Von Markus Balser und Christian Gschwendtner
Dass die Pkw-Maut ein schönes Wahlkampf-Thema ist, weiß Bundesverkehrsminister Alexander Dobrindt (CSU) aus eigener Erfahrung nur zu gut. Vor vier Jahren ersann er selbst jenes Thema, das seine eigene Partei wieder mit den Wählern versöhnen sollte. Schließlich konnten sich die Deutschen seit Jahren darüber ärgern, dass sie in Italien, Österreich oder Frankreich im Urlaub für Fernstraßen zahlen müssen, in Deutschland für die Nachbarn aber freie Fahrt gilt. „Diesen unfairen Zustand wollen wir ändern“, schrieb die CSU damals in ihrem „Bayernplan“. Es gehe um eine Frage der Gerechtigkeit.
Heute ist die Maut in Deutschland Gesetz. Dass sie sich bestens als Wahlkampfthema eignet, wollen nun auch ihre Gegner nutzen. Kurz vor der Wahl am Sonntag kündigte Österreichs Verkehrsminister Jörg Leichtfried von der SPÖ an, die seit Monaten erwartete Klage vor dem Europäischen Gerichtshof (EuGH) gegen die deutsche Pkw-Maut einzureichen. Sie sei „eine reine Ausländermaut. Wir lassen das nicht durchgehen“, sagte Leichtfried in Wien. Die EU-Kommission habe die Augen bei der deutschen Pkw-Maut „fest zugedrückt“. Durch die Klage werde die Angelegenheit nun „eine Nagelprobe für das europäische Rechtsverständnis“, sagt der Minister voraus. Die EU müsse doch eine Solidargemeinschaft sein, es dürfe nicht das Gesetz des Stärkeren gelten, kritisierte Leichtfried.
Besonders große Chancen gesteht man dem Vorhaben in Brüssel allerdings nicht ein. Die EU-Kommission hatte Dobrindts Prestigeprojekt schließlich schon vor Monaten gebilligt und ein Vertragsverletzungsverfahren gegen Deutschland eingestellt. Eine Entscheidung, an der die Kommission nach wie vor festhält. „Das war damals die Ansicht und ist es auch heute noch“, sagte ein Sprecher am Donnerstag. Aus dem aktuellen Konflikt wolle man sich deshalb heraushalten und allenfalls als Vermittler tätig werden.

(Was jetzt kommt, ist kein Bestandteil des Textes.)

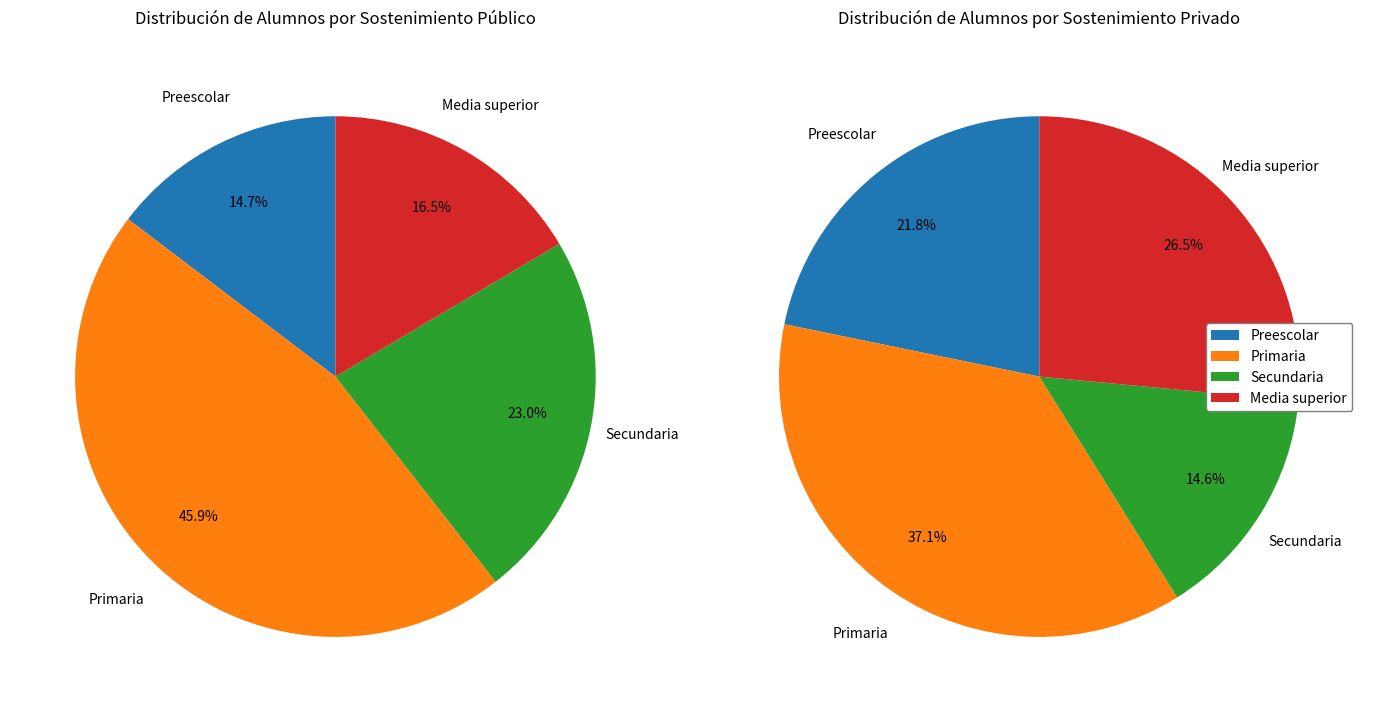

The Primaria slice represents 39% of the pie. True or false?

False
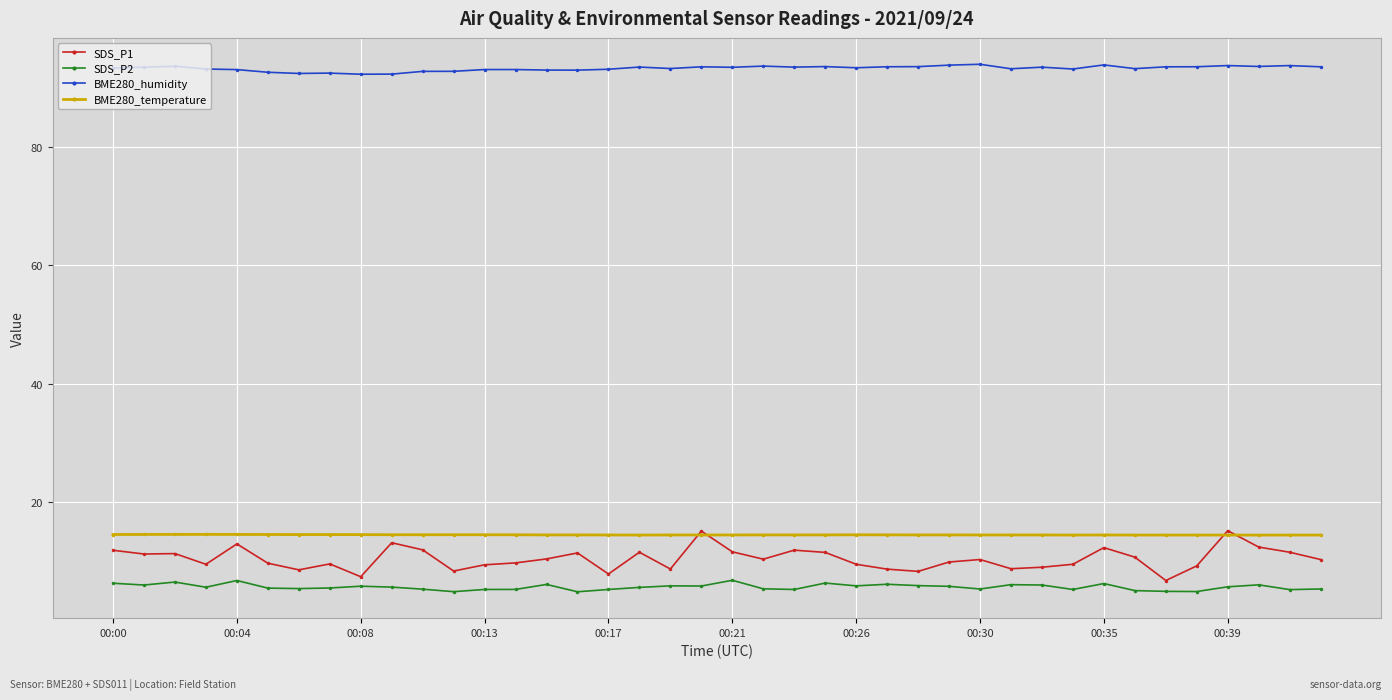

Which series has the largest total across all categories?

BME280_humidity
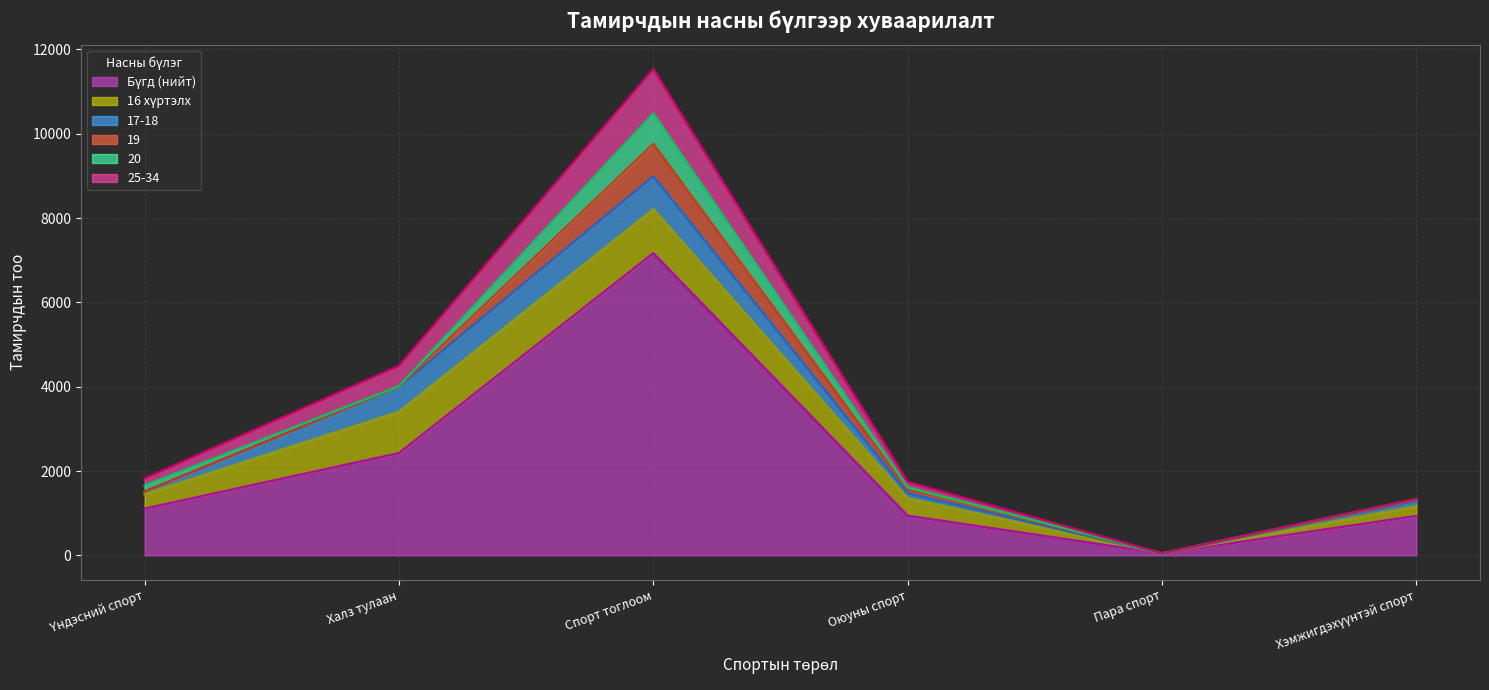

What is the label of the 3rd point from the left?

Спорт тоглоом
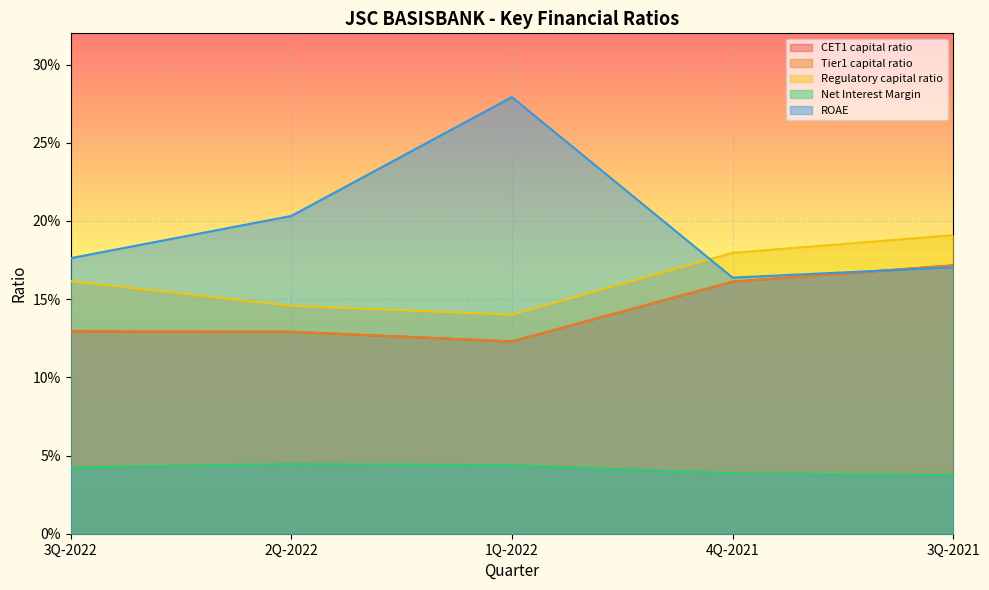

Count the number of data series in this chart.

5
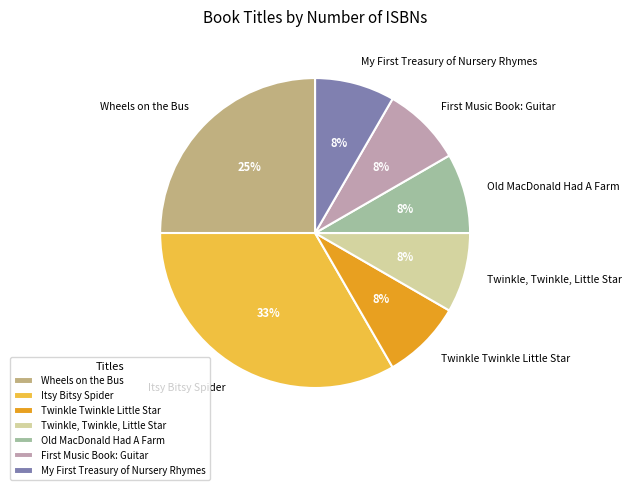

Does any single category account for the majority?

No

Aus dem EU-Parlament kommt Kritik daran. „Österreich muss die Arbeit der EU-Kommission erledigen“, sagt der deutsche Verkehrspolitiker Michael Cramer (Grüne). Er wirft Kommissionspräsident Jean Claude Juncker vor, vor Deutschland eingeknickt zu sein. Mit dieser Einschätzung steht der Grünen-Abgeordnete nicht alleine da. Zehn EU-Staaten halten die geänderte Mautversion für rechtswidrig. Am Donnerstag gaben aber nur die Niederlande bekannt, sich der Klage anzuschließen. Wie sich die anderen Länder aus der Anti-Maut-Allianz entscheiden, ist noch unklar. Nur Tschechien hat dem Vorgehen Österreichs bereits eine Absage erteilt.
Das Bundesverkehrsministerium beharrt trotz internationaler Widerstände auf der Rechtmäßigkeit des eigenen Plans. „Die Ausschreibungen für das Mautsystem laufen. Die Maut kommt“, erklärte das Verkehrsministerium in Berlin. Nach dem Prinzip „Wer nutzt, der zahlt - und keiner zahlt doppelt“ werde Gerechtigkeit auf deutschen Straßen geschaffen. „Daran ändert auch die Klage der österreichischen Regierung nichts.“ Die SPD fordert angesichts der angekündigten Klage Österreichs gegen die Pkw-Maut, weitere Vorbereitungen für die Einführung der Maut zu stoppen. „Die Gefahr ist zu groß, dass ansonsten Millionen Steuergelder verbrannt werden“, sagte SPD-Fraktionsvize Sören Bartol am Donnerstag. Verkehrsminister Dobrindt (CSU) müsse die laufenden Ausschreibungen daher aussetzen. Das Ministerium hatte noch vor der Bundestagswahl zwei Verfahren gestartet, mit denen private Betreiber für die Erhebung und die Kontrolle der Maut gesucht werden. Die Pkw-Maut hatte im Frühjahr die letzte parlamentarische Hürde in Deutschland genommen. Der Aufbau des System wird aber dauern. Experten rechnen damit, dass die Maut frühestens 2019 kassiert werden kann.
Vorher dürfte die Maut aber noch ein Thema in den Verhandlungen über eine Jamaika-Koalition werden. Grüne und FDP haben sich klar gegen die Maut positioniert.